C’è differenza tra la realizzazione di un’opera e quella di uno spettacolo di prosa?

Nel mondo dell’opera c’è sempre stata innanzitutto una sorta di grande presentazione del progetto, tanto dal punto di vista tecnico quanto dal punto di vista artistico, registico ecc. Una presentazione doveva coinvolgere tutto il teatro. Quante volte mi sono ritrovato con un direttore artistico, soprattutto quando il direttore artistico era quel grande genio, quella grande persona che è stata Alberto Zedda, che mi guardava con i suoi occhi intelligentissimi e mi diceva si, ma tu come fai quando il cambio scena è a battuta 34 della quinta scena del secondo atto? Se mi metti questa cosa qui, hai a disposizione quindici battute. In quindici battute riesci a farlo questo cambio di scena? Già in questa fase venivano affrontati una serie di problemi che andavano dall’artistico al tecnico. Vorrei portare questa progettualità anche nella prosa. I direttori artistici che mi hanno fatto crescere scavavano dentro le drammaturgie che proponevo per vederne i pregi ma anche per evidenziare le parti più scure, i difetti o le parti non completamente compiute. Questa interfaccia attiva per il bene dello spettacolo è quello che vorrei avere con gli artisti che produrrò perché è questo che a me, da artista, ha portato ad una crescita importante.

Ho letto di una Gazza ladra che hai realizzato in Giappone per la quale hai fatto costruire una gazza che volava sulle teste degli spettatori.

Ho preso il campione italiano di aeromodellismo e l’ho portato a Tokio. Questo ragazzo straordinario aveva costruito un aereo della stessa dimensione di una gazza e lo aveva piumato per cui, quello che il pubblico vedeva, era una gazza appena stilizzata come se fosse stata disegnata da Miyazaki. Il codice visivo era assolutamente appropriato al luogo. Era straordinario vedere quest’uccello interagire costantemente con la musica creando dei momenti meravigliosi. La gazza faceva cose strabilianti sulla scena grazie a questo meraviglioso campione italiano di aeromodellismo che la faceva volare sull’orchestra, e volteggiare sulla testa degli spettatori.

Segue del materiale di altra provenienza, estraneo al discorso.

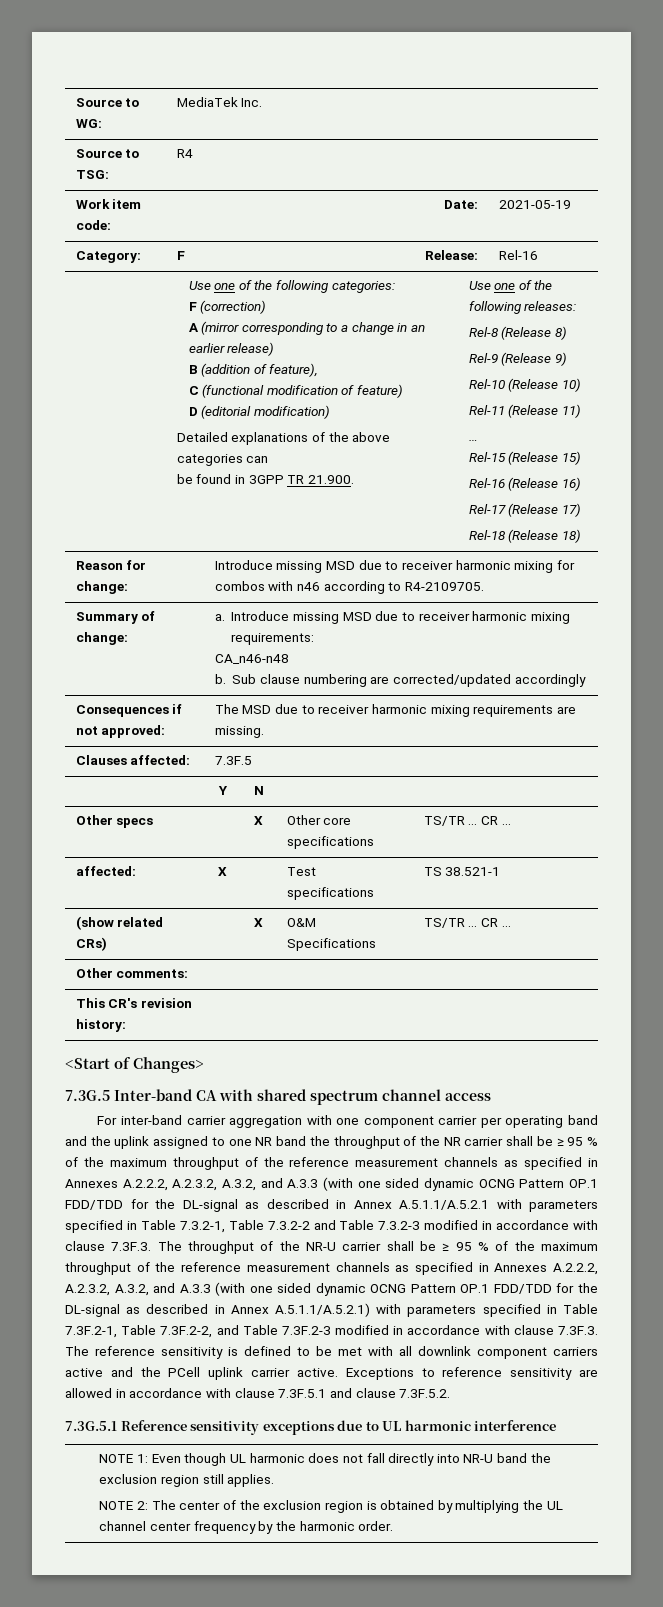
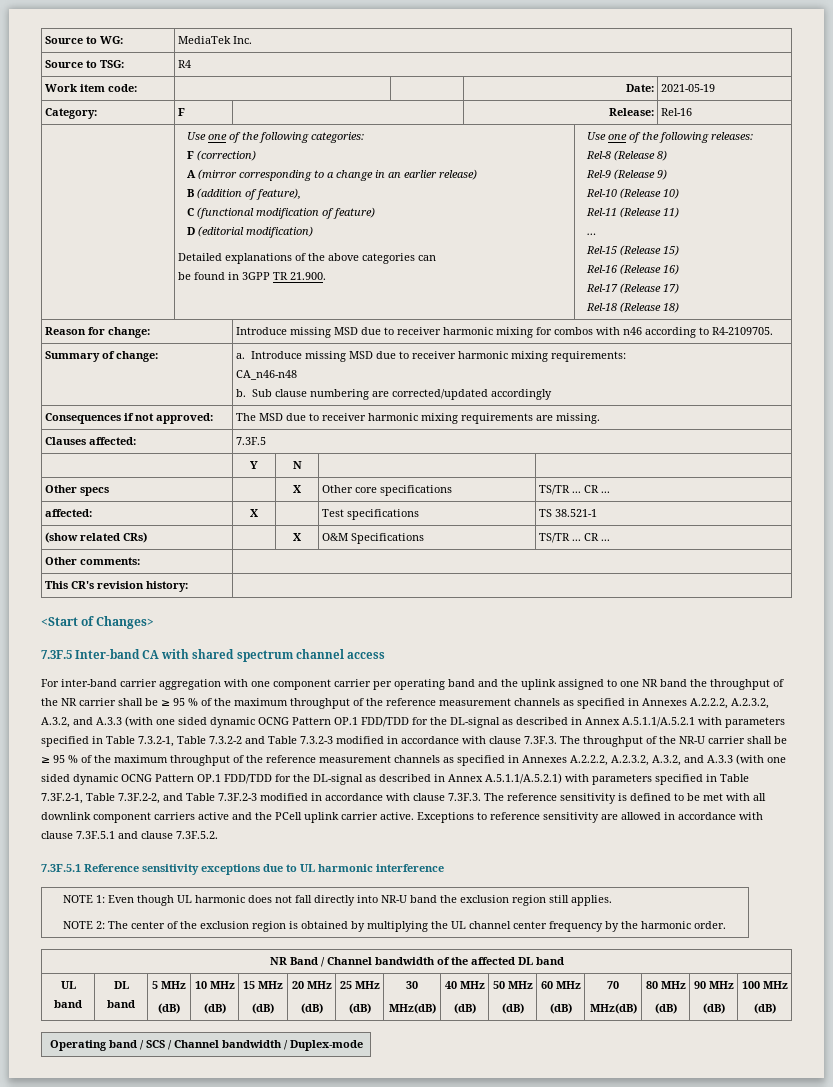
[65,1090,110,1101] 7.3G.5 -> [41,650,72,659] 7.3F.5
[65,1421,117,1431] 7.3G.5.1 -> [41,864,81,872] 7.3F.5.1
(394, 1526) none -> [269,957,564,967] [60,981,76,989] [54,1000,82,1008] [113,981,129,989] [107,1000,135,1008] [152,981,186,989] [158,1003,180,1014] [194,981,235,989] [203,1003,226,1014] [243,981,283,989] [252,1003,274,1014] [291,981,332,989] [300,1003,323,1014] [339,981,380,989] [348,1003,371,1014] [406,981,418,989] [388,1003,436,1014] [444,981,485,989] [453,1003,476,1014] [492,981,533,989] [501,1003,524,1014] [540,981,581,989] [549,1003,572,1014] [607,981,619,989] [589,1003,637,1014] [645,981,686,989] [654,1003,677,1014] [693,981,734,989] [702,1003,725,1014] [741,981,788,989] [753,1003,776,1014] [49,1040,363,1051] // NR Band / Channel bandwidth of the affected DL band // UL band | DL band | 5 MHz // (dB) | 10 MHz // (dB) | 15 MHz // (dB) | 20 MHz // (dB) | 25 MHz // (dB) | 30 // MHz(dB) | 40 MHz // (dB) | 50 MHz // (dB) | 60 MHz // (dB) | 70 // MHz(dB) | 80 MHz // (dB) | 90 MHz // (dB) | 100 MHz // (dB) // Operating band / SCS / Channel bandwidth / Duplex-mode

Il boato che ebbe sugli applausi non puoi immaginarlo. È stato Alberto Zedda, che cito per la seconda volta in quest’intervista, a volermi al BunkaKaikan di Tokio per quest’opera. Fu un grande regalo e una bellissima esperienza con lui. Alberto Zedda ce l’ho nel cuore.

Hai appena raccontato un esempio di quello che rifiuti di chiamare genio.

No, non è genio, quando affronto una regia mi sento uno che prende un pezzo di marmo e comincia a picchiare dentro questo blocco fino a quando non tira fuori una forma. Il blocco di marmo in quel caso era la Gazza ladra che è una delle opere più difficili da rappresentare. Un pezzo di marmo molto duro, che andava colpito con forza. Continuavo a sgretolarlo perché ogni scena presentava delle complicazioni e ad ogni scena tu devi far corrispondere una narrazione. Ti chiedi, questa cosa come si racconta? Continui a picchiare fino a quando non viene fuori il campione italiano di aeromodellismo.

Mi piace moltissimo che l’idea da cui parti sia un’idea che realizzerai così come la racconti.

Le idee in teatro sono solo quelle che realizzi, tutte le altre non sono idee e vanno buttate. Per me il concetto stesso di idea in teatro è solo quello che trasformo in realtà.